Zing Forum

Reading

BGE-SigLIP: An Embedding Model Unifying Multimodal and Cross-Lingual Representations

BGE-SigLIP integrates the SigLIP-2 visual encoder and BGE-M3 text encoder into a unified vector space, supporting cross-lingual image-text retrieval in over 100 languages.

多模态嵌入模型跨语言RAGSigLIPBGE-M3图像检索向量空间
Published 2026-05-26 18:05Recent activity 2026-05-26 18:22Estimated read 5 min
BGE-SigLIP: An Embedding Model Unifying Multimodal and Cross-Lingual Representations
1

Section 01

Introduction: BGE-SigLIP—An Embedding Model Unifying Multimodal and Cross-Lingual Representations

The BGE-SigLIP project integrates the SigLIP-2 visual encoder and BGE-M3 text encoder to build a unified vector space, enabling cross-lingual image-text retrieval in over 100 languages, providing new solutions for RAG applications and cross-lingual image search. The project is maintained by Aeluin-Technologies and was released on GitHub on May 26, 2026 (link: https://github.com/Aeluin-Technologies/BGE-SigLIP).

2

Section 02

Technical Background: Challenges in Multimodal Cross-Lingual Retrieval

In the current AI ecosystem, visual understanding (e.g., SigLIP series) and text understanding (e.g., BGE-M3) belong to different model families and operate in different vector spaces, making direct joint retrieval impossible.
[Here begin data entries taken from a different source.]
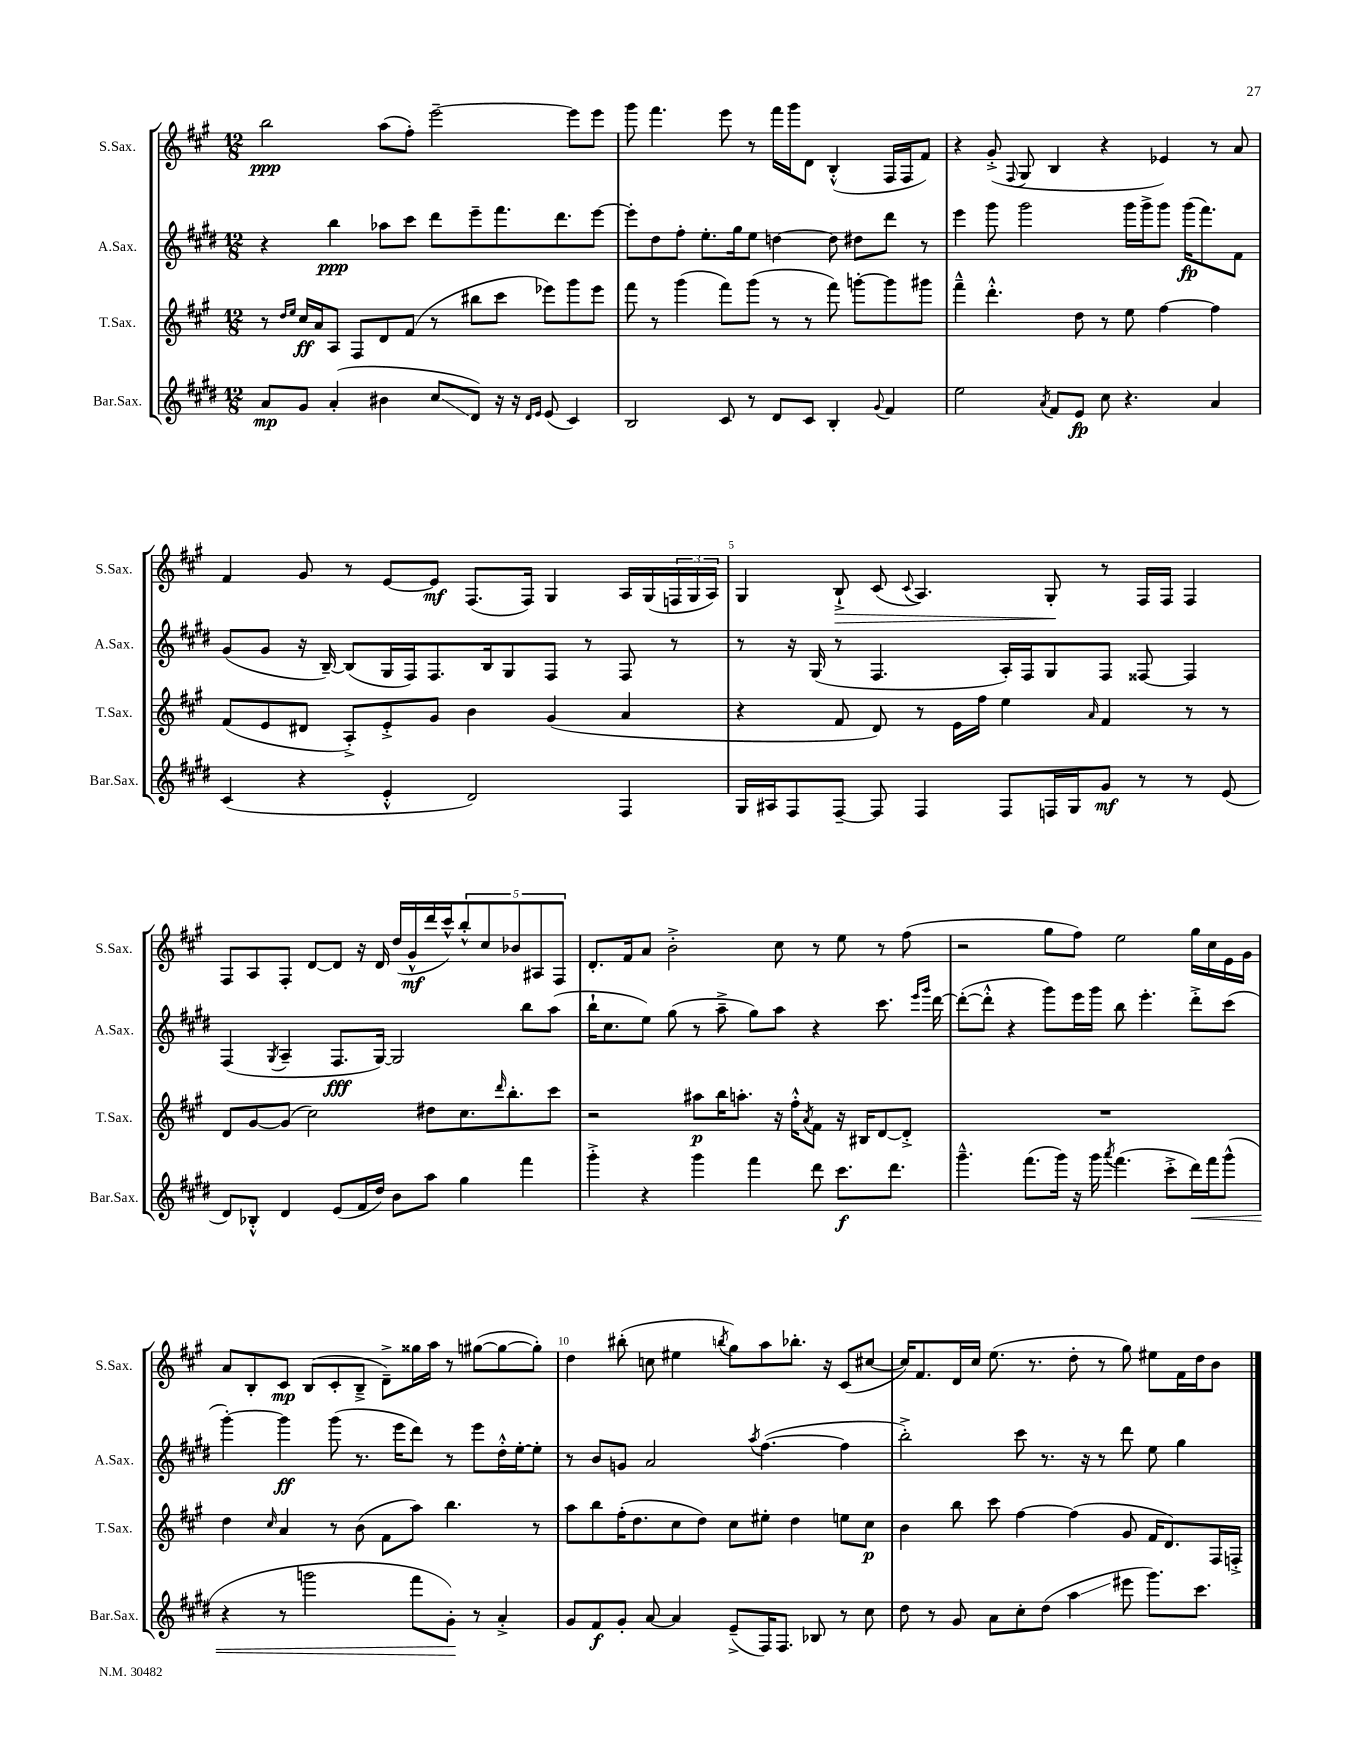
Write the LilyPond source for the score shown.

<<
\new StaffGroup <<
\new Staff = "s0" \with { instrumentName = "S.Sax." shortInstrumentName = "S.Sax." } {
    \clef treble \key a \major \numericTimeSignature \time 12/8
    b''2\ppp a''8( fis''8-.) e'''2~-- e'''8 e'''8 |
    gis'''8 fis'''4. e'''8 r8 fis'''16 gis'''16 d'8 b4-.-^( fis16 fis16 fis'8) |
    r4 gis'8-.->( \appoggiatura { fis8 } gis8 b4 r4 ees'4) r8 a'8 |
    fis'4 gis'8 r8 e'8~ e'8\mf fis8.( fis16) gis4 a16 gis16( \tuplet 3/2 { f16 gis16 a16) } |
    gis4 b8-!->\> cis'8( \appoggiatura { cis'8 } a4.) gis8-.\! r8 fis16 fis16 fis4 |
    fis8 a8 fis8-. d'8~ d'8 r16 d'16 d''16( gis'16-^\mf d'''16 cis'''16-^) \tuplet 5/4 { b''8-.-^ cis''8 bes'8 ais8 fis8 } |
    d'8.-. fis'16 a'8 b'2-.-> cis''8 r8 e''8 r8 fis''8( |
    r2 gis''8 fis''8) e''2 gis''16 cis''16 e'16 gis'16 |
    a'8 b8-. cis'8\mp b8( cis'8-. b8---> d'8--->) gisis''16 a''16 r8 gis''8~( gis''8~ gis''8-.) |
    d''4 bis''8-.( c''8 eis''4 \acciaccatura { b''8 } gis''8) a''8 bes''8.-. r16 cis'8( cis''8~ |
    cis''16) fis'8. d'16 cis''16 e''8.( r8. d''8-. r8 gis''8) eis''8 fis'16 d''16 b'8 \bar "|." |
}
\new Staff = "s1" \with { instrumentName = "A.Sax." shortInstrumentName = "A.Sax." } {
    \clef treble \key e \major \numericTimeSignature \time 12/8
    r4 b''4\ppp aes''8 cis'''8 dis'''8 e'''8-- fis'''8. dis'''8. e'''8~ |
    e'''8-. dis''8 fis''8-. e''8.-. gis''16 e''8 d''4~ d''8 dis''8 dis'''8 r8 |
    e'''4 gis'''8 gis'''2 gis'''16 gis'''16-> gis'''8 gis'''16\fp( fis'''8.) fis'8 |
    gis'8( gis'8 r16 b16~--) b8( gis16 fis16) fis8. b16 gis8 fis8 r8 fis8 r8 |
    r8 r16 gis16( r8 fis4. a16-.) fis16 gis8 fis8 fisis8~ fisis4 |
    fis4( \acciaccatura { gis8 } a4-- fis8.\fff gis16~) gis2 b''8 a''8( |
    b''16-! cis''8. e''8) gis''8( r8 a''8---> gis''8) a''8 r4 cis'''8. \grace { e'''16 gis'''16 } dis'''16~ |
    dis'''8~-.( dis'''8-.-^ r4 gis'''8) e'''16 gis'''16 b''8 e'''4.-. dis'''8-.-> cis'''8( |
    gis'''4~-.) gis'''4\ff gis'''8( r8. e'''16 dis'''8) r8 e'''8 dis''16-.-^ e''16~-. e''8-. |
    r8 b'8 g'8 a'2 \acciaccatura { a''8 } fis''4.~( fis''4 |
    b''2-.->) cis'''8 r8. r16 r8 dis'''8 e''8 gis''4 \bar "|." |
}
\new Staff = "s2" \with { instrumentName = "T.Sax." shortInstrumentName = "T.Sax." } {
    \clef treble \key a \major \numericTimeSignature \time 12/8
    r8 \grace { d''16 e''16 } cis''16\ff a'16 a8 fis8 d'8 fis'8( r8 bis''8 cis'''8 ees'''8) gis'''8 ees'''8 |
    fis'''8 r8 gis'''4( fis'''8) gis'''8( r8 r8 fis'''8) g'''8~-. g'''8 gis'''8 |
    fis'''4---^ d'''4.-.-^ d''8 r8 e''8 fis''4~ fis''4 |
    fis'8( e'8 dis'8 a8-.->) e'8-.-> gis'8 b'4 gis'4( a'4 |
    r4 fis'8 d'8) r8 e'16 fis''16 e''4 \grace { a'16 } fis'4 r8 r8 |
    d'8 gis'8~ gis'8( cis''2) dis''8 cis''8. \grace { d'''16 } b''8.-. cis'''8 |
    r2 ais''8\p b''16 a''8.-. r16 fis''16-.-^ \acciaccatura { a'8 } fis'8 r16 bis16 d'8~ d'8-.-> |
    R1. |
    d''4 \grace { cis''16 } a'4 r8 b'8( fis'8 a''8) b''4. r8 |
    a''8 b''8 fis''16-.( d''8. cis''8 d''8) cis''8 eis''8-. d''4 e''8 cis''8\p |
    b'4 b''8 cis'''8 fis''4~ fis''4( gis'8 fis'16 d'8.) fis16 f16-.-> \bar "|." |
}
\new Staff = "s3" \with { instrumentName = "Bar.Sax." shortInstrumentName = "Bar.Sax." } {
    \clef treble \key e \major \numericTimeSignature \time 12/8
    a'8\mp gis'8 a'4-.( bis'4 cis''8\glissando dis'8) r16 r16 \grace { dis'16 e'16 } e'8( cis'4) |
    b2 cis'8 r8 dis'8 cis'8 b4-. \appoggiatura { gis'8 } fis'4 |
    e''2 \acciaccatura { a'8 } fis'8 e'8\fp cis''8 r4. a'4 |
    cis'4( r4 e'4-.-^ dis'2) fis4 |
    gis16 ais16 fis8 fis8~-- fis8 fis4 fis8 f16 gis16 gis'8\mf r8 r8 e'8( |
    dis'8) bes8-.-^ dis'4 e'8( fis'16 dis''16) b'8 a''8 gis''4 fis'''4 |
    gis'''4-.-> r4 gis'''4 fis'''4 dis'''8 cis'''8.\f dis'''8. |
    gis'''4.---^ fis'''8.( gis'''16) r16 gis'''16 \acciaccatura { a'''8 } fis'''4.( cis'''8-.-> dis'''16\<) fis'''16 gis'''8-^( |
    r4 r8 g'''2 fis'''8 gis'8-.\!) r8 a'4-.-> |
    gis'8 fis'8\f gis'8-. a'8~ a'4 e'8--->( fis16) fis8. bes8 r8 cis''8 |
    dis''8 r8 gis'8 a'8 cis''8-. dis''8( a''4\glissando eis'''8 gis'''8.) cis'''8. \bar "|." |
}
>>
>>
\layout { \context { \Score \override BarNumber.break-visibility = ##(#f #t #t) barNumberVisibility = #(every-nth-bar-number-visible 5) } }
The innovation of BGE-SigLIP lies in mapping the SigLIP-2 visual encoder to the 1024-dimensional vector space of BGE-M3 to achieve unified representation.

3

Section 03

Core Methods: Model Fusion and Unified Vector Space Construction

  1. Unified vector space: Images and texts are projected into the same 1024-dimensional space, and cosine similarity can be calculated directly;
  2. Native cross-lingual support: Inherits the multilingual capabilities of BGE-M3, supporting over 100 languages;
  3. Asymmetric contrastive fine-tuning: Unidirectionally aligns SigLIP-2 to the BGE-M3 space, preserving the depth of text semantics;
  4. Technical route: Fine-tunes the SigLIP-2 visual encoder with the BGE-M3 vector space as the target, compatible with the existing BGE-M3 ecosystem.
4

Section 04

Application Scenarios: Multimodal RAG, Cross-Lingual Search, etc.

  1. Multimodal RAG: Retrieves text fragments and images simultaneously, providing rich context for LLMs;
  2. Cross-lingual image search: E-commerce platforms support multi-language product image queries;
  3. Multimodal content recommendation: Recommends relevant content based on image-text similarity;
  4. Image annotation and classification: Completes image classification and annotation with zero/few shots.
5

Section 05

Comparison with Existing Solutions: Advantages of BGE-SigLIP

Compared to traditional models like CLIP, its advantages are:

  1. Stronger text representation: Inherits BGE-M3's long text and fine-grained semantic understanding capabilities;
  2. Cross-lingual capability: Natively supports over 100 languages;
  3. Ecosystem compatibility: Shares the vector space with the BGE series, facilitating integration into existing systems.
6

Section 06

Usage Recommendations: Quick Start Guide for Developers

  1. Evaluate existing systems: If BGE-M3 is already in use, migration cost is low;
  2. Data preparation: Collect domain-specific image-text pairs for fine-tuning to improve performance;
  3. Indexing strategy: Use multimodal vector databases like Milvus/Pinecone;
  4. Query optimization: Leverage BGE-M3's multi-granularity features to support various query forms.
7

Section 07

Limitations and Outlook: Future Development Directions

Current limitations: Only focuses on image-text bimodality; Future outlook: Expand to more modalities such as video and audio, and adapt to vertical fields like medical imaging and satellite images.

8

Section 08

Summary: Value and Significance of BGE-SigLIP

BGE-SigLIP adds visual understanding capabilities to the BGE ecosystem through model fusion without sacrificing text embedding quality, and its unified vector space design simplifies multimodal retrieval. It is a noteworthy technical solution for building next-generation RAG systems or multimodal applications.